Redis lets you view and force-terminate sessions — hard to do with file sessions.

class SessionManager
{
    private Redis $redis;
    private string $prefix = 'laravel_session:';

    public function getUserSessions(int $userId): array
    {
        // If saving user_id -> session_id mapping on creation
        $sessionIds = $this->redis->smembers("user_sessions:{$userId}");

        $sessions = [];
        foreach ($sessionIds as $sessionId) {
            $data = $this->redis->get($this->prefix . $sessionId);
            if ($data) {
                $ttl = $this->redis->ttl($this->prefix . $sessionId);
                $sessions[] = [
                    'id' => $sessionId,
                    'ttl' => $ttl,
                    'data' => $this->decodeSession($data),
                ];
            }
        }

        return $sessions;
    }

    public function invalidateUserSessions(int $userId): void
    {
        $sessionIds = $this->redis->smembers("user_sessions:{$userId}");

        $pipe = $this->redis->pipeline();
        foreach ($sessionIds as $sessionId) {
            $pipe->del($this->prefix . $sessionId);
        }
        $pipe->del("user_sessions:{$userId}");
        $pipe->execute();
    }
}

On login handler — save user to session mapping:

// After successful login
$this->redis->sadd("user_sessions:{$user->id}", session()->getId());
$this->redis->expire("user_sessions:{$user->id}", config('session.lifetime') * 60);

Sticky Sessions vs. Centralized

Some use sticky sessions (nginx ip_hash) instead of centralized storage. Technical debt: one server dies — all sessions lost, load balancing uneven.
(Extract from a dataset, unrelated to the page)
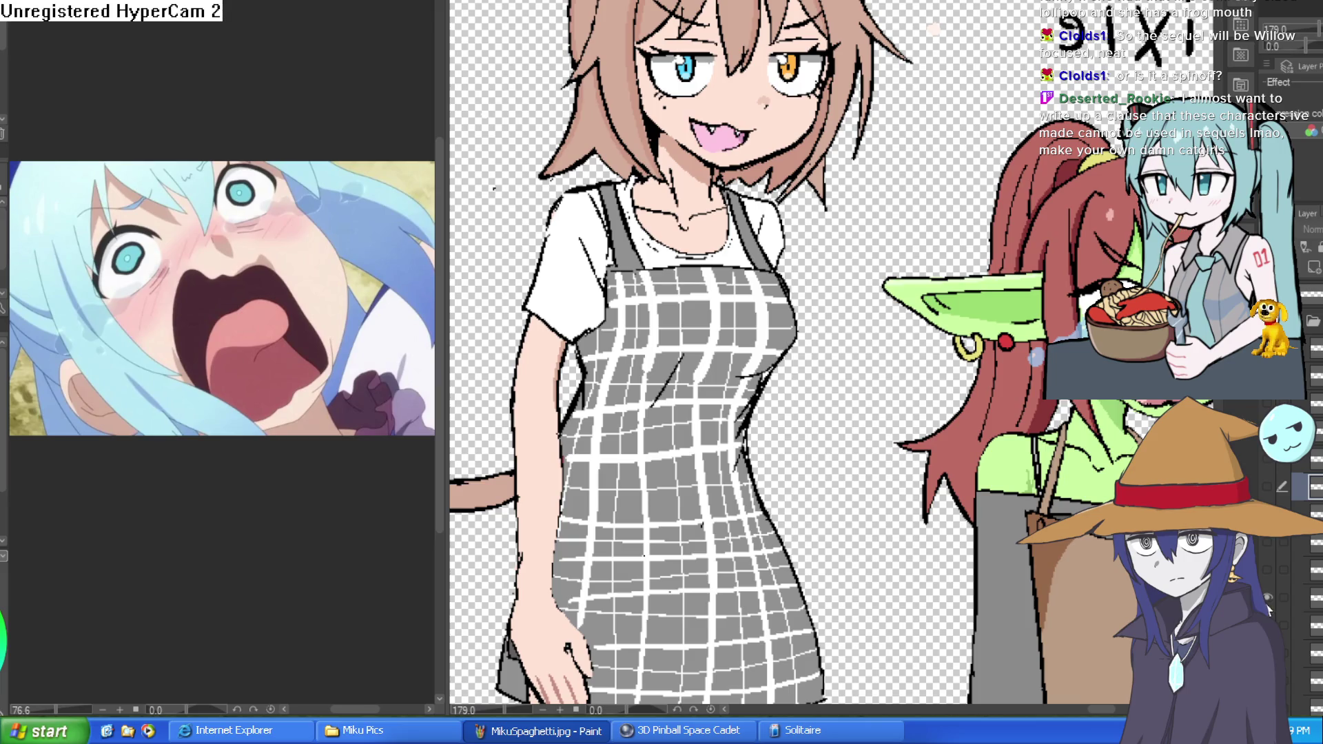
# Toggle the cigarette, lollipop and open-eye variant layers, ending on the red-lipped mouth
pyautogui.click(1268, 594)
pyautogui.click(1267, 581)
pyautogui.click(1264, 555)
Redis sessions work correctly: any server serves any user.

Session Monitoring

# Active sessions count
redis-cli -p 6380 -a SessionsRedisPassword DBSIZE

# Average session TTL
redis-cli -p 6380 -a SessionsRedisPassword INFO keyspace

# Memory usage
redis-cli -p 6380 -a SessionsRedisPassword INFO memory | grep used_memory_human

# Individual session size (debug bloated sessions)
redis-cli -p 6380 -a SessionsRedisPassword DEBUG OBJECT "laravel_session:abc123"

If sessions unexpectedly large — check what's stored. Common mistake: storing large object collections instead of just IDs.

Timeline

Setting up Redis Sessions for Laravel app on one or multiple servers — 4–8 hours. Includes separate Redis instance setup, encryption config, session correctness verification post-deploy.